Day 6: My husband and I got into a disagreement because of the toilet training and I could tell we were struggling. Thankfully the parent concierge meeting happened. GAME CHANGER. We just needed a few key tips and tricks in addition to what we were already doing such as a firm explanation around accidents. We also don’t provide any rewards for going and try and make it just part of the process; “we are going to the bathroom and then we can eat our snack and watch Finding Nemo” which has worked well.
- I made a little schedule for our day with key times for prompting our son about the bathroom vs inquiring
- Prepared a place for him to sit outside the bathroom to get dressed post-bathroom
- Using the new toilet with more success (avoiding any barriers to access)
- Having a few clothing choices for him to select from that he won’t want to “ruin”
- Making him change himself if he has an accident
We are still using the diaper for naps and night time. In the “oh crap” book she does recommend pairing these together but it’s not a requirement. Ultimately, I am not comfortable with adding that in as our son has become extra fatigued from the change and it’s already been problematic with our sleep schedule. He has been getting up earlier and crankier than usual which should adjust.
Day 7 & 8: These days were a BREEEEEZE. We were KILLING it with the schedule. We had four accidents in two days. It was a magical land. We thought we were invincible. Then Day 9 struck.
Day 9: Monday brought the wrath of a sh*tstorm that no one could fathom. My husband had to manage the majority of this as I was working; I am not really sure how he did it, to be honest. Our logical toddler (is that even a thing) transitioned into a mini monster. Super cranky and accidents every time we tried to help him go to the bathroom. We both went to bed exhausted and wondering if we had taken on too much.
Day 10: The morning was a bit rough but things have seemed to calm down a bit. No accidents and a renewed understanding of the plan.

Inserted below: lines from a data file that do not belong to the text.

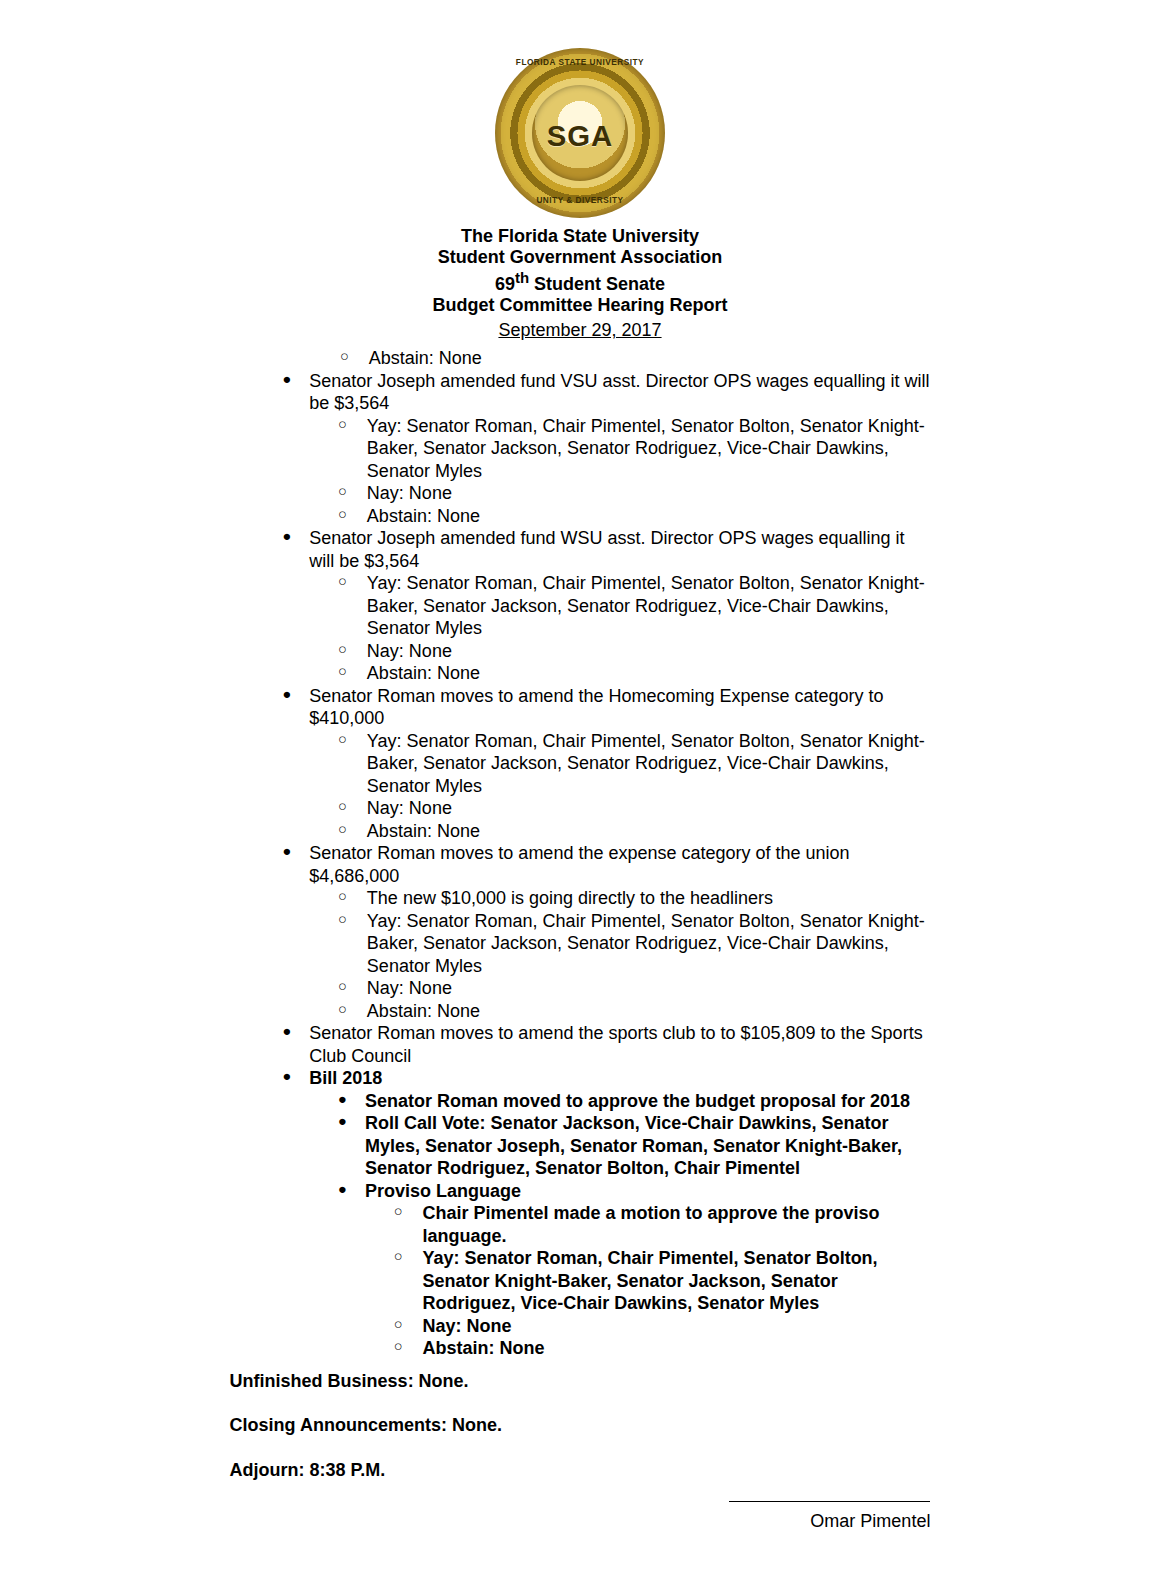FLORIDA STATE UNIVERSITY
SGA
UNITY & DIVERSITY
The Florida State University
Student Government Association
69th Student Senate
Budget Committee Hearing Report
September 29, 2017
Abstain: None
Senator Joseph amended fund VSU asst. Director OPS wages equalling it will be $3,564
Yay: Senator Roman, Chair Pimentel, Senator Bolton, Senator Knight-Baker, Senator Jackson, Senator Rodriguez, Vice-Chair Dawkins, Senator Myles
Nay: None
Abstain: None
Senator Joseph amended fund WSU asst. Director OPS wages equalling it will be $3,564
Yay: Senator Roman, Chair Pimentel, Senator Bolton, Senator Knight-Baker, Senator Jackson, Senator Rodriguez, Vice-Chair Dawkins, Senator Myles
Nay: None
Abstain: None
Senator Roman moves to amend the Homecoming Expense category to $410,000
Yay: Senator Roman, Chair Pimentel, Senator Bolton, Senator Knight-Baker, Senator Jackson, Senator Rodriguez, Vice-Chair Dawkins, Senator Myles
Nay: None
Abstain: None
Senator Roman moves to amend the expense category of the union $4,686,000
The new $10,000 is going directly to the headliners
Yay: Senator Roman, Chair Pimentel, Senator Bolton, Senator Knight-Baker, Senator Jackson, Senator Rodriguez, Vice-Chair Dawkins, Senator Myles
Nay: None
Abstain: None
Senator Roman moves to amend the sports club to to $105,809 to the Sports Club Council
Bill 2018
Senator Roman moved to approve the budget proposal for 2018
Roll Call Vote: Senator Jackson, Vice-Chair Dawkins, Senator Myles, Senator Joseph, Senator Roman, Senator Knight-Baker, Senator Rodriguez, Senator Bolton, Chair Pimentel
Proviso Language
Chair Pimentel made a motion to approve the proviso language.
Yay: Senator Roman, Chair Pimentel, Senator Bolton, Senator Knight-Baker, Senator Jackson, Senator Rodriguez, Vice-Chair Dawkins, Senator Myles
Nay: None
Abstain: None
Unfinished Business: None.
Closing Announcements: None.
Adjourn: 8:38 P.M.
Omar Pimentel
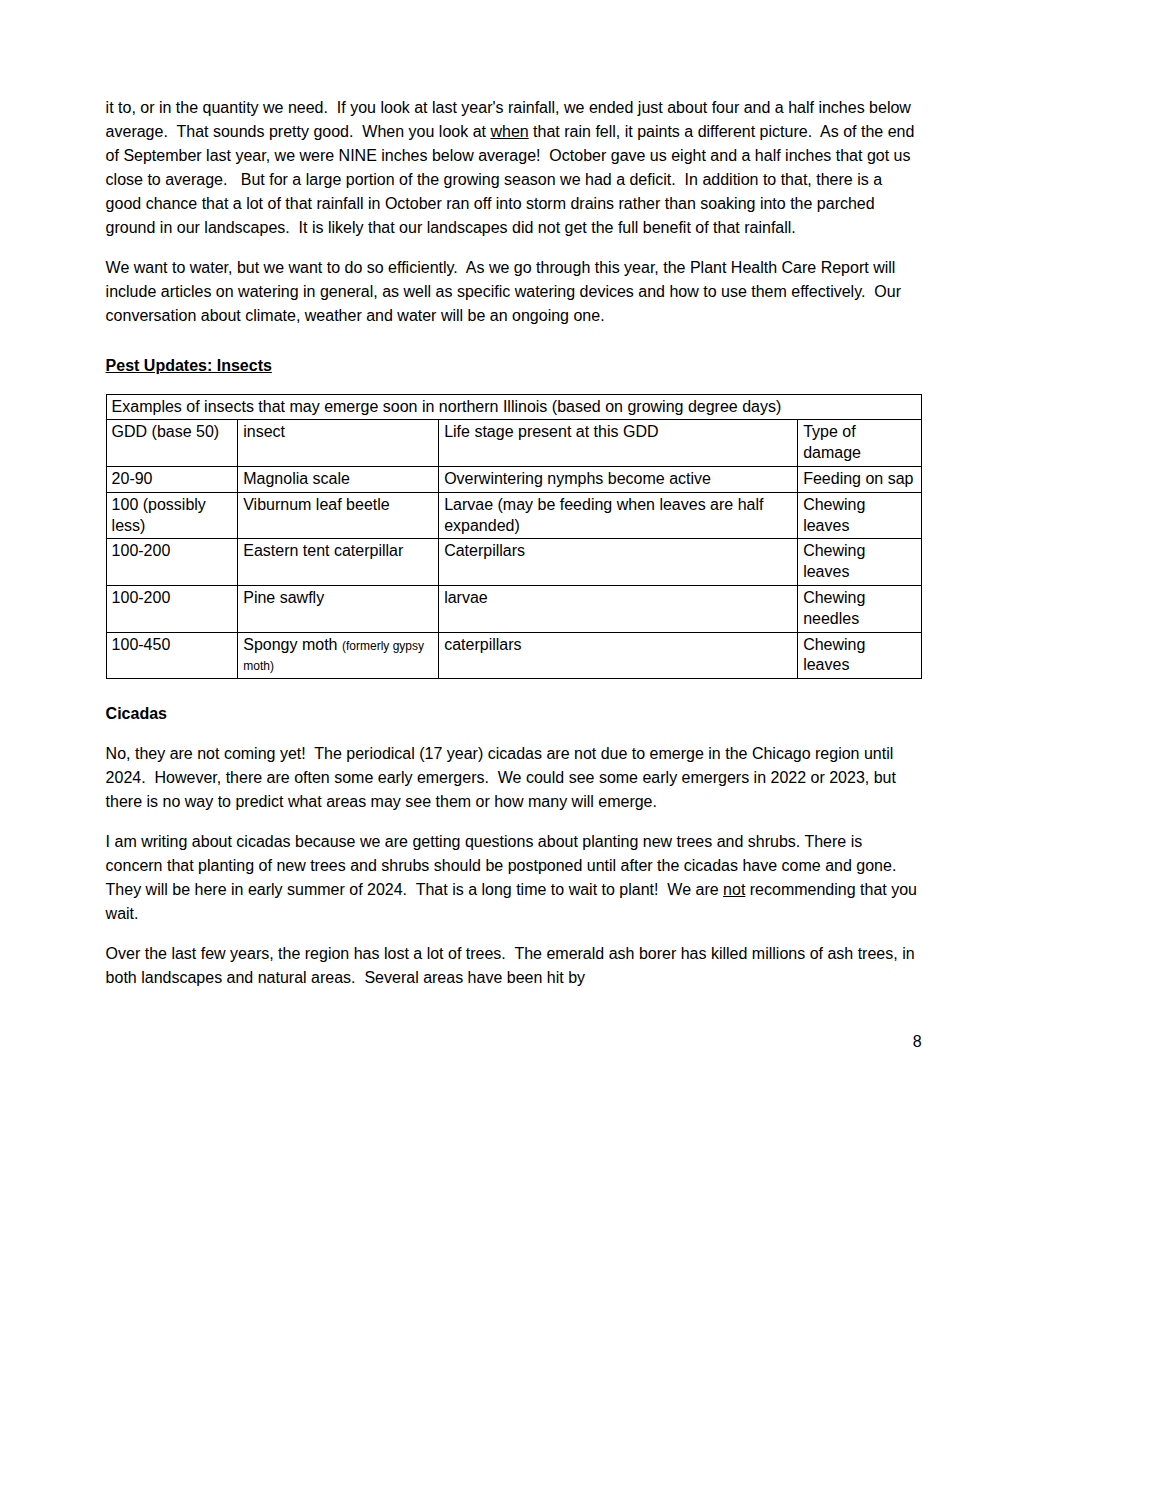it to, or in the quantity we need. If you look at last year's rainfall, we ended just about four and a half inches below average. That sounds pretty good. When you look at when that rain fell, it paints a different picture. As of the end of September last year, we were NINE inches below average! October gave us eight and a half inches that got us close to average. But for a large portion of the growing season we had a deficit. In addition to that, there is a good chance that a lot of that rainfall in October ran off into storm drains rather than soaking into the parched ground in our landscapes. It is likely that our landscapes did not get the full benefit of that rainfall.
We want to water, but we want to do so efficiently. As we go through this year, the Plant Health Care Report will include articles on watering in general, as well as specific watering devices and how to use them effectively. Our conversation about climate, weather and water will be an ongoing one.
Pest Updates: Insects
| Examples of insects that may emerge soon in northern Illinois (based on growing degree days) |
| GDD (base 50) | insect | Life stage present at this GDD | Type of damage |
| 20-90 | Magnolia scale | Overwintering nymphs become active | Feeding on sap |
| 100 (possibly less) | Viburnum leaf beetle | Larvae (may be feeding when leaves are half expanded) | Chewing leaves |
| 100-200 | Eastern tent caterpillar | Caterpillars | Chewing leaves |
| 100-200 | Pine sawfly | larvae | Chewing needles |
| 100-450 | Spongy moth (formerly gypsy moth) | caterpillars | Chewing leaves |
Cicadas
No, they are not coming yet! The periodical (17 year) cicadas are not due to emerge in the Chicago region until 2024. However, there are often some early emergers. We could see some early emergers in 2022 or 2023, but there is no way to predict what areas may see them or how many will emerge.
I am writing about cicadas because we are getting questions about planting new trees and shrubs. There is concern that planting of new trees and shrubs should be postponed until after the cicadas have come and gone. They will be here in early summer of 2024. That is a long time to wait to plant! We are not recommending that you wait.
Over the last few years, the region has lost a lot of trees. The emerald ash borer has killed millions of ash trees, in both landscapes and natural areas. Several areas have been hit by
8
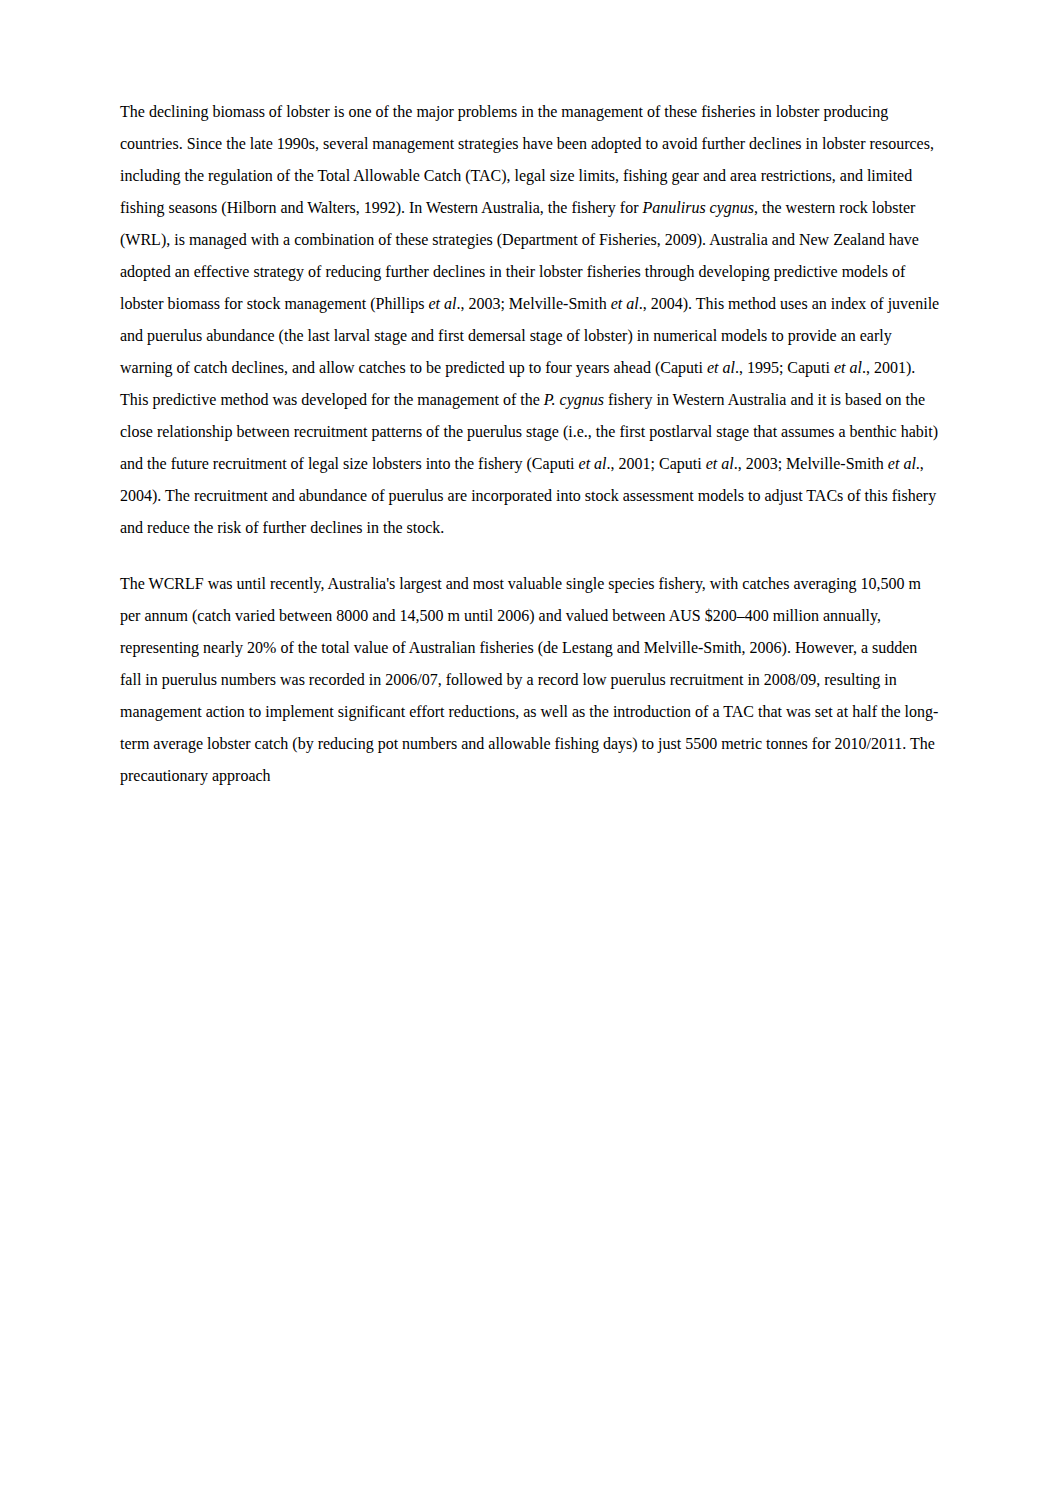The declining biomass of lobster is one of the major problems in the management of these fisheries in lobster producing countries. Since the late 1990s, several management strategies have been adopted to avoid further declines in lobster resources, including the regulation of the Total Allowable Catch (TAC), legal size limits, fishing gear and area restrictions, and limited fishing seasons (Hilborn and Walters, 1992). In Western Australia, the fishery for Panulirus cygnus, the western rock lobster (WRL), is managed with a combination of these strategies (Department of Fisheries, 2009). Australia and New Zealand have adopted an effective strategy of reducing further declines in their lobster fisheries through developing predictive models of lobster biomass for stock management (Phillips et al., 2003; Melville-Smith et al., 2004). This method uses an index of juvenile and puerulus abundance (the last larval stage and first demersal stage of lobster) in numerical models to provide an early warning of catch declines, and allow catches to be predicted up to four years ahead (Caputi et al., 1995; Caputi et al., 2001). This predictive method was developed for the management of the P. cygnus fishery in Western Australia and it is based on the close relationship between recruitment patterns of the puerulus stage (i.e., the first postlarval stage that assumes a benthic habit) and the future recruitment of legal size lobsters into the fishery (Caputi et al., 2001; Caputi et al., 2003; Melville-Smith et al., 2004). The recruitment and abundance of puerulus are incorporated into stock assessment models to adjust TACs of this fishery and reduce the risk of further declines in the stock.
The WCRLF was until recently, Australia's largest and most valuable single species fishery, with catches averaging 10,500 m per annum (catch varied between 8000 and 14,500 m until 2006) and valued between AUS $200–400 million annually, representing nearly 20% of the total value of Australian fisheries (de Lestang and Melville-Smith, 2006). However, a sudden fall in puerulus numbers was recorded in 2006/07, followed by a record low puerulus recruitment in 2008/09, resulting in management action to implement significant effort reductions, as well as the introduction of a TAC that was set at half the long-term average lobster catch (by reducing pot numbers and allowable fishing days) to just 5500 metric tonnes for 2010/2011. The precautionary approach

We shall see what the rest of the process will bring…it’s pretty incredible how all-consuming this process can be. It seems so obviously easy because it’s just a learning process but then I think about all of the big learning events in my own life and know that’s just unrealistic.
I was also quite nervous about potty training a boy. I never realized I had some reservations about that. It makes sense given I never would have had this experience before necessarily. After reading the book with the explicit direction about teaching them to go while sitting down and realizing he has zero clues about what he has to do, it’s a lot more natural than you think to guide your kid to figure it out.